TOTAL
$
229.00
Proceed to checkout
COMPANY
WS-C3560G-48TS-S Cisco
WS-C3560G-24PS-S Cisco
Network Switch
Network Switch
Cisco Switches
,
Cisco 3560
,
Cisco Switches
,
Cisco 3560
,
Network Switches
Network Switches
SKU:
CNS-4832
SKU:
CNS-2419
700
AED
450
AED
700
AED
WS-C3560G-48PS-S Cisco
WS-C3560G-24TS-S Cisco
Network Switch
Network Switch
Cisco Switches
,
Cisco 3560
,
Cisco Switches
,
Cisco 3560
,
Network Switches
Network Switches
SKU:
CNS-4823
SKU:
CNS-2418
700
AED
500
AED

+++++

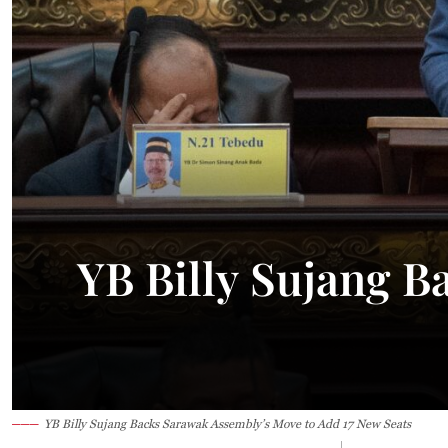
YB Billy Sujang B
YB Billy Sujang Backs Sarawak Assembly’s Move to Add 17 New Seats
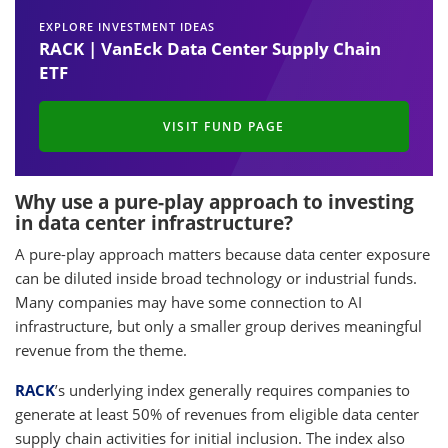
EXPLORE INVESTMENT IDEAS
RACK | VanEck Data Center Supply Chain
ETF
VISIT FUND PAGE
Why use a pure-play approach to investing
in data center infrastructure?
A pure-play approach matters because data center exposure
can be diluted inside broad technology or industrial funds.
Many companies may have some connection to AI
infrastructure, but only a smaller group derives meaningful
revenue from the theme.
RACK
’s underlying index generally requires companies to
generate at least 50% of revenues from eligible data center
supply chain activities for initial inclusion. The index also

+++++

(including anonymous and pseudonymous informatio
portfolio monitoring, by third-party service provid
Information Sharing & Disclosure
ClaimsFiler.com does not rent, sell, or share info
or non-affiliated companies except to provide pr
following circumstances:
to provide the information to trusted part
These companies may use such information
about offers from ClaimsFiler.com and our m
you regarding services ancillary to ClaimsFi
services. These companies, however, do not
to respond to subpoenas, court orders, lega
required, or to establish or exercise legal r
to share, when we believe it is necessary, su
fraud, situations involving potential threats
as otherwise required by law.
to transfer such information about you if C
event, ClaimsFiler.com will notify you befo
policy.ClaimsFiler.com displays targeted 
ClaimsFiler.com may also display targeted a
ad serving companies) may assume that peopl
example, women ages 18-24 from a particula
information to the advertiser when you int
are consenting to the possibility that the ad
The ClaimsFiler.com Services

+++++

In the data, how many lines include the string "targeted"? Reply with only that number.

§ Solution
2